**DATA EXCERPTS**.
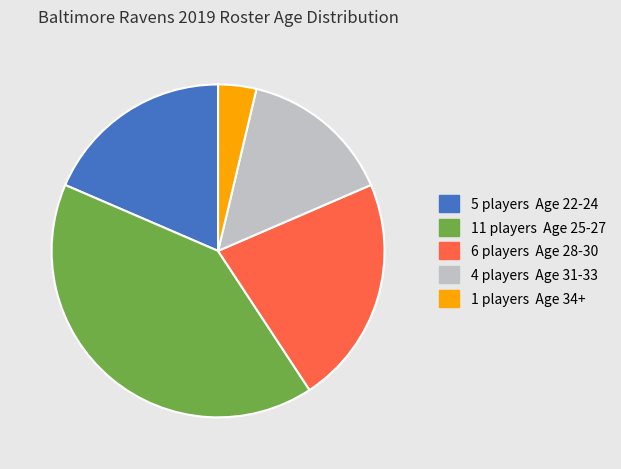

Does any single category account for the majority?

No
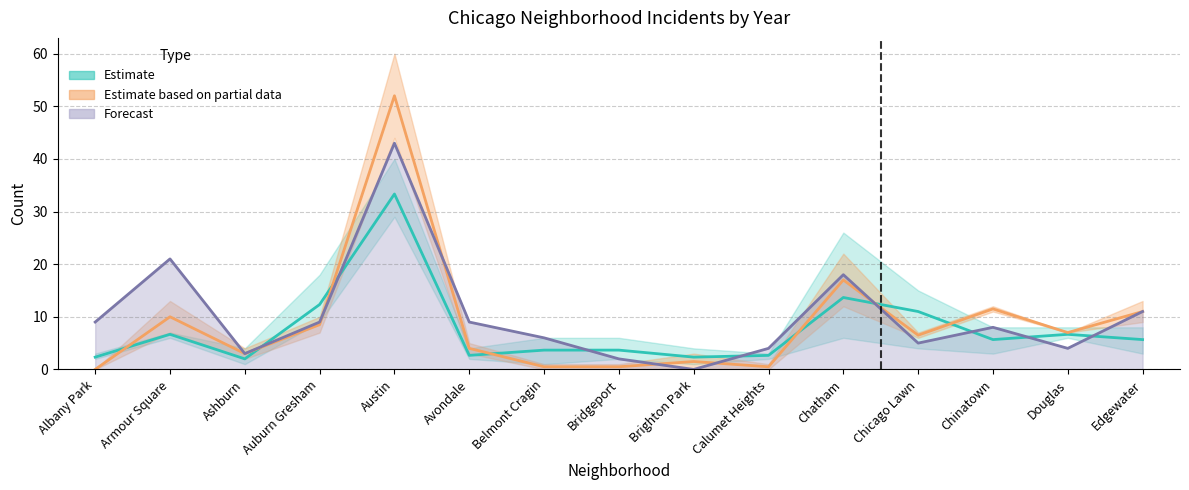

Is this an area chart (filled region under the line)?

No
==
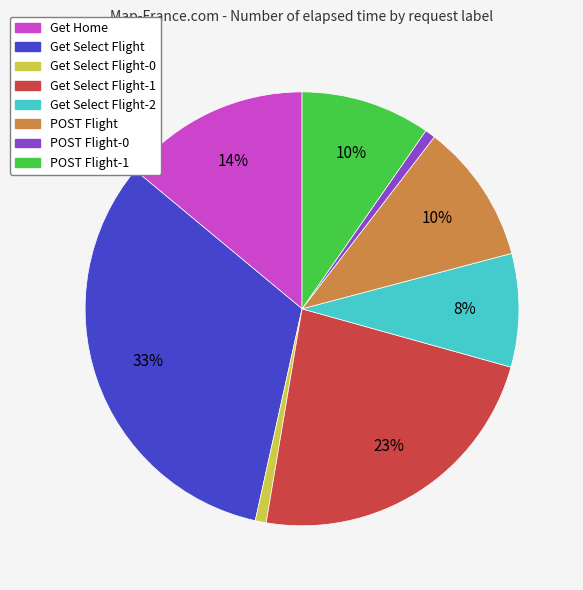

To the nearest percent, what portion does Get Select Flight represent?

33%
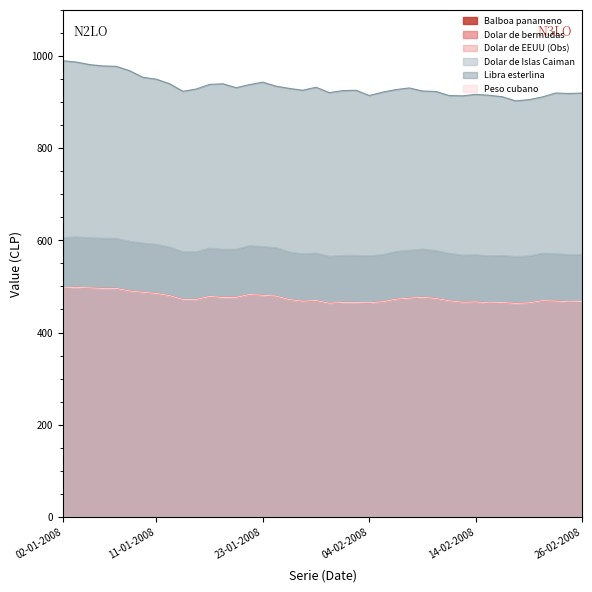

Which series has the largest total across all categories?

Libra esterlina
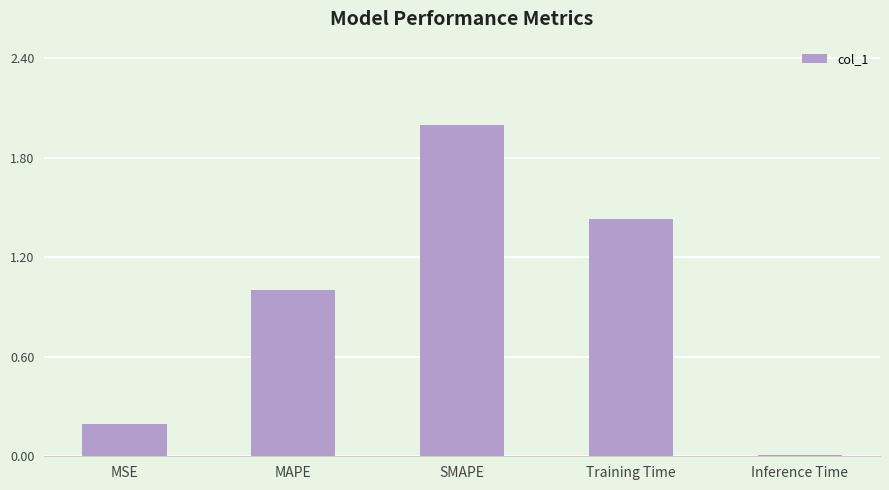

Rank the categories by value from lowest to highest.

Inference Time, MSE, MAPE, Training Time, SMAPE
==
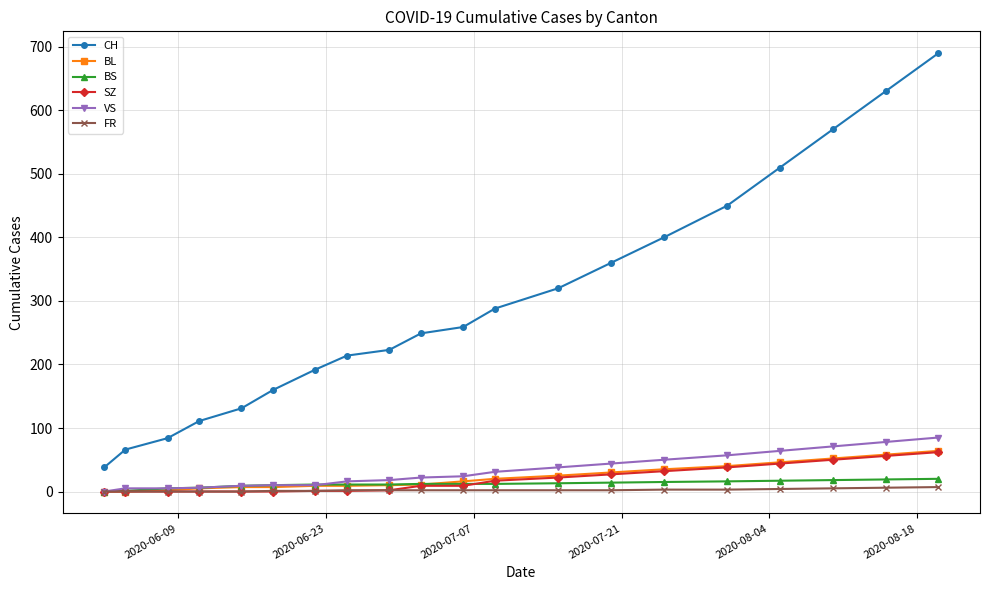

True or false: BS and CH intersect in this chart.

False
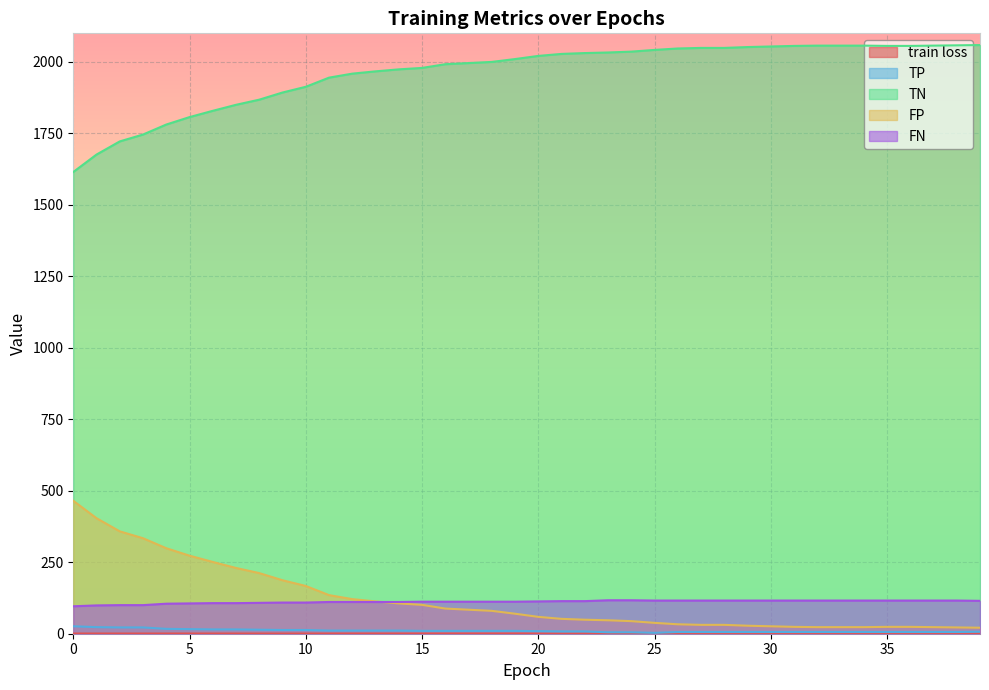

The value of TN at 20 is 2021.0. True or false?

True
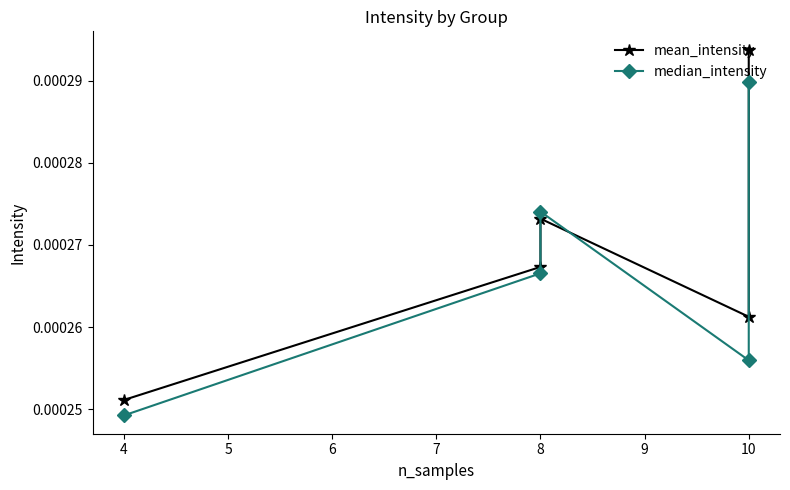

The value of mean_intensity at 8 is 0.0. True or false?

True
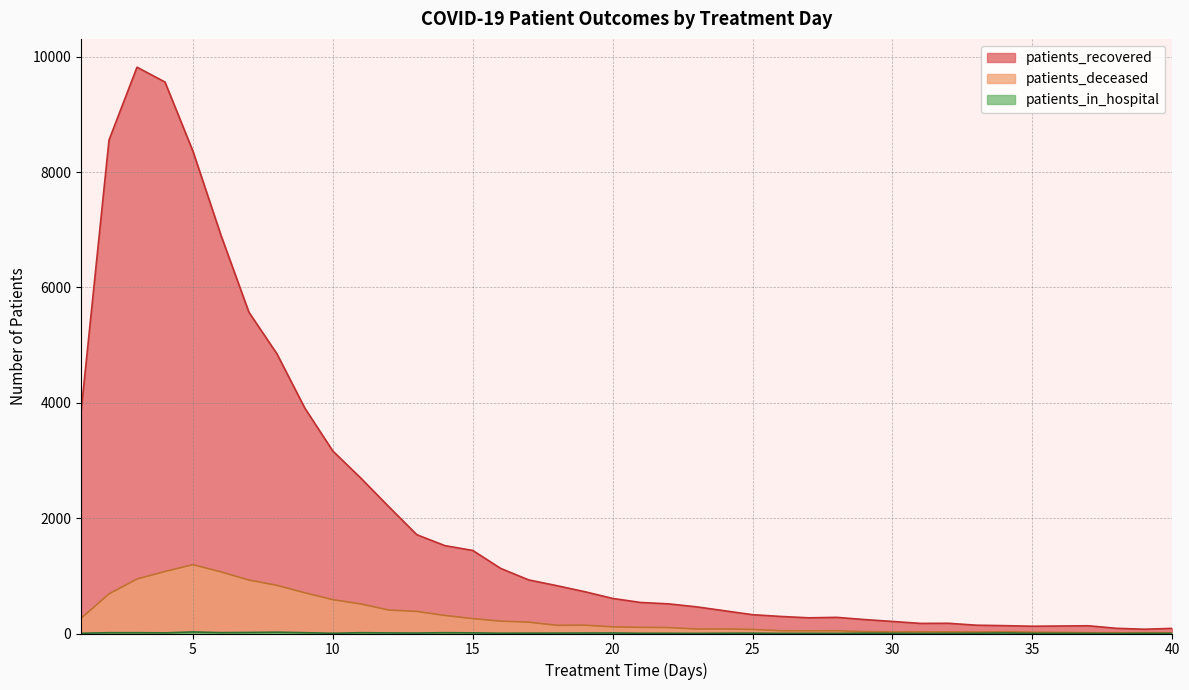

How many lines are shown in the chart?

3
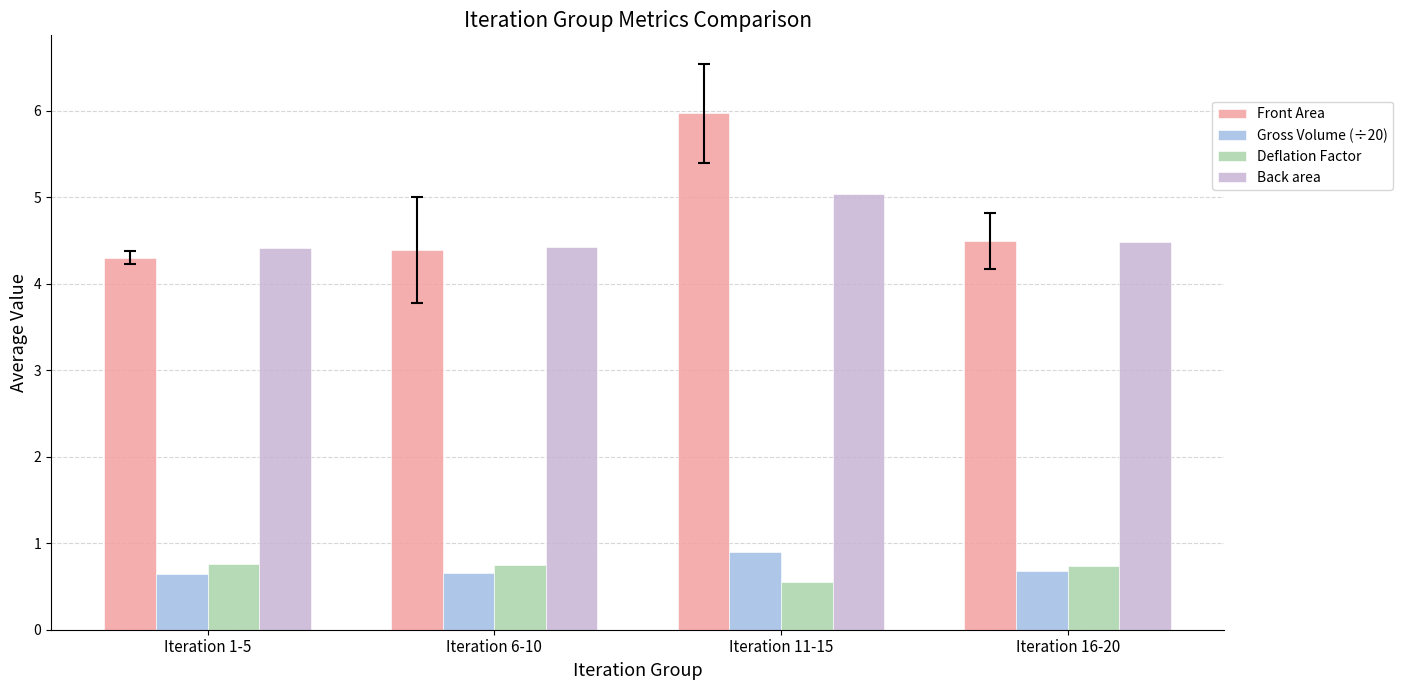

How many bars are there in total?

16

**BRIEF**.
Copy out the lines from the line with "To the nearest" up to and including the line with "Rank the categories", keeping each one word for word. Leave the pictures out of your answer.

**SOLVED PROBLEM**.
To the nearest percent, what portion does Get Select Flight represent?

33%

Which series has the largest total across all categories?

Libra esterlina

Rank the categories by value from lowest to highest.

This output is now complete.